RECORD LIST:

════════

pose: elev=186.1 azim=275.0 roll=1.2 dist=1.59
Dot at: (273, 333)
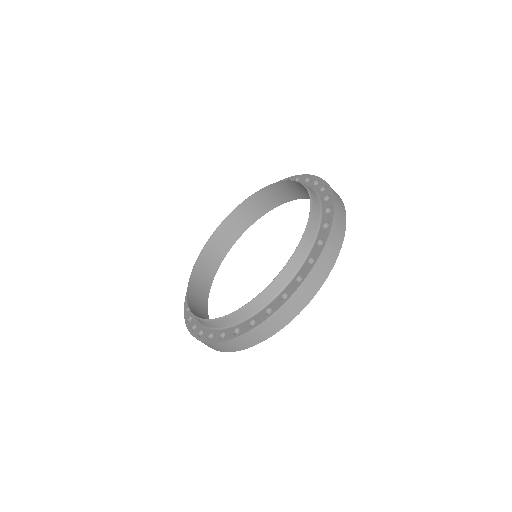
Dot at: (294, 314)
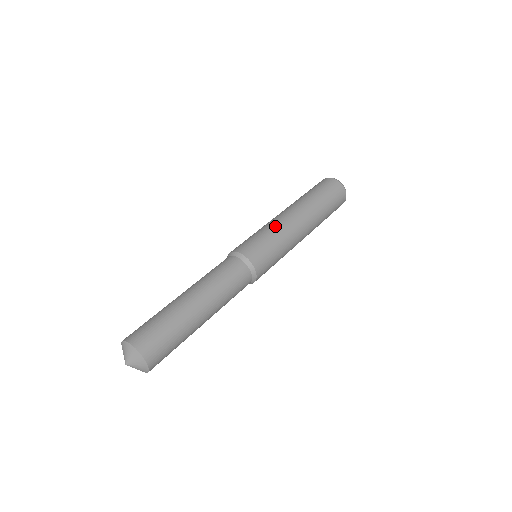
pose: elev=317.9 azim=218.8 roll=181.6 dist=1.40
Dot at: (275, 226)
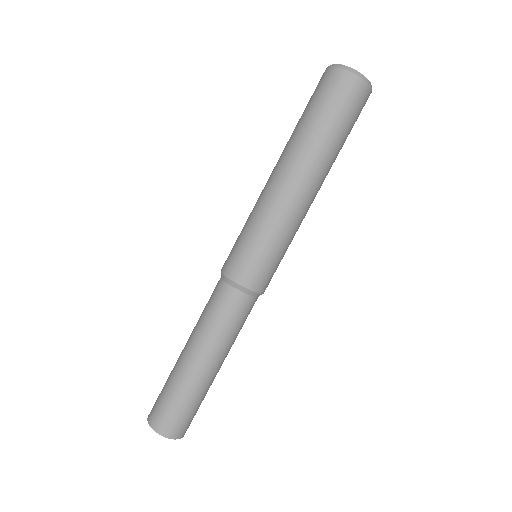
Dot at: (275, 221)
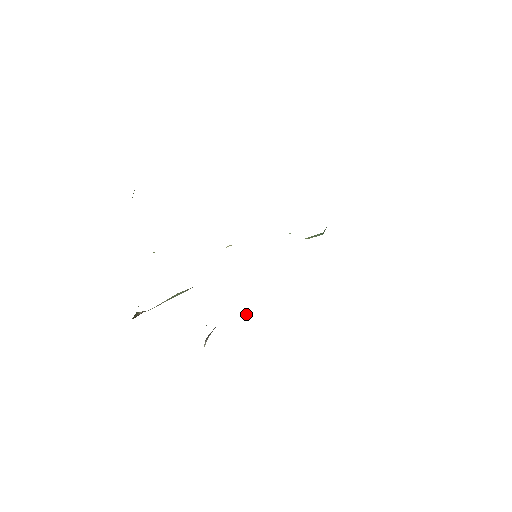
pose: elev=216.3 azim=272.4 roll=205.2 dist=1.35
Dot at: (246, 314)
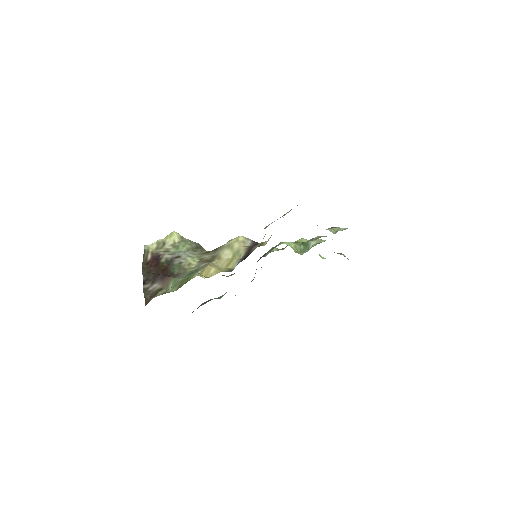
Dot at: occluded
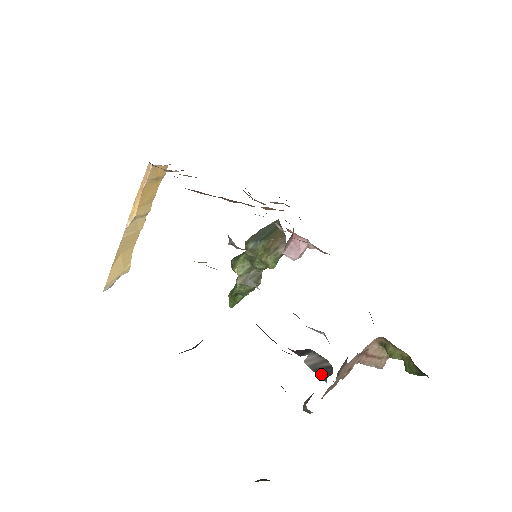
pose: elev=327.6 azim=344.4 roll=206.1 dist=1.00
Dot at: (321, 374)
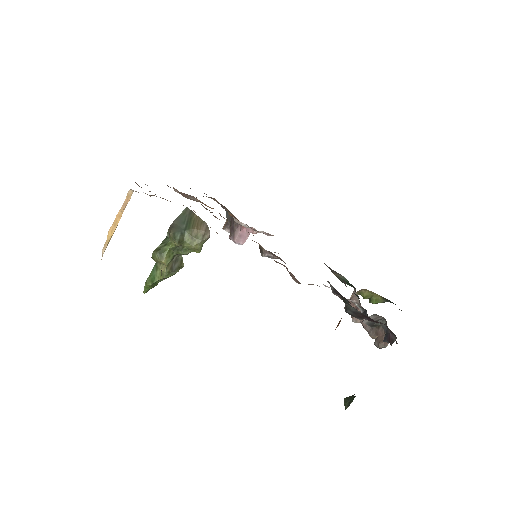
Dot at: (373, 325)
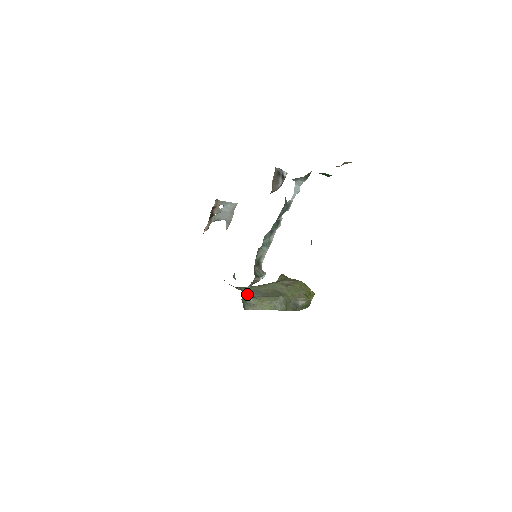
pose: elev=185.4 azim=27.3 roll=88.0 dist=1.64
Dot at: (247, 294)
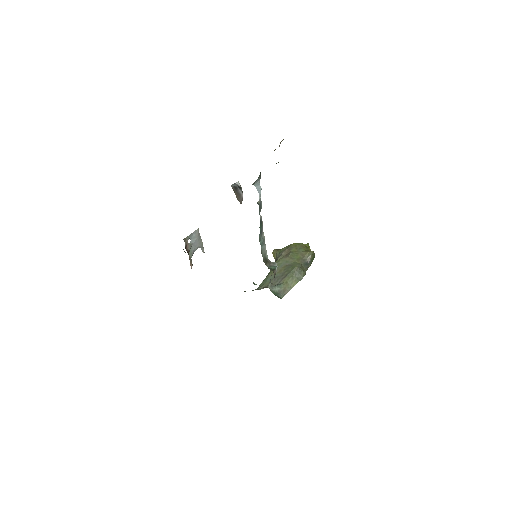
Dot at: (273, 287)
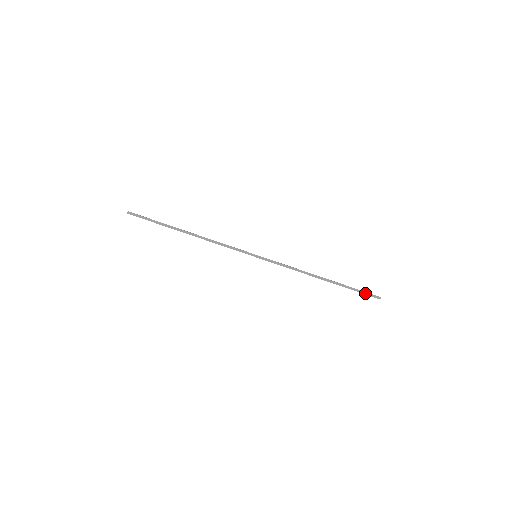
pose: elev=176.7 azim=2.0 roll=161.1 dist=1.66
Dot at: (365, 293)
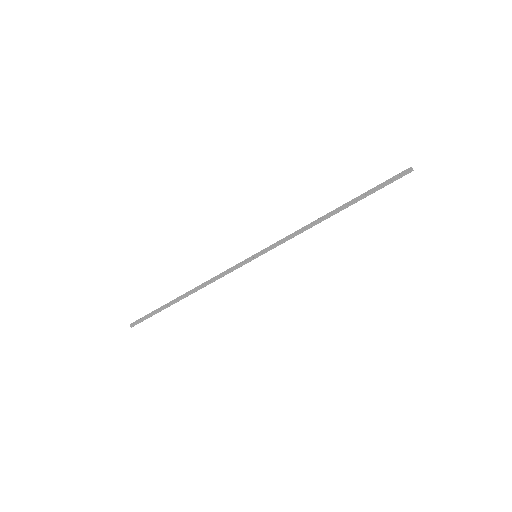
Dot at: (391, 182)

════════

WHAT THE TASK REQUIRES:
Copy the items word for word, from the line that contains "pose: elev=327.6 azim=344.4" through the final line of the items, including both ends. Leave the pictures out.

TASK RESPONSE:
pose: elev=327.6 azim=344.4 roll=206.1 dist=1.00
Dot at: (321, 374)
Dot at: (373, 325)
pose: elev=185.4 azim=27.3 roll=88.0 dist=1.64
Dot at: (247, 294)
Dot at: (273, 287)
pose: elev=176.7 azim=2.0 roll=161.1 dist=1.66
Dot at: (365, 293)
Dot at: (391, 182)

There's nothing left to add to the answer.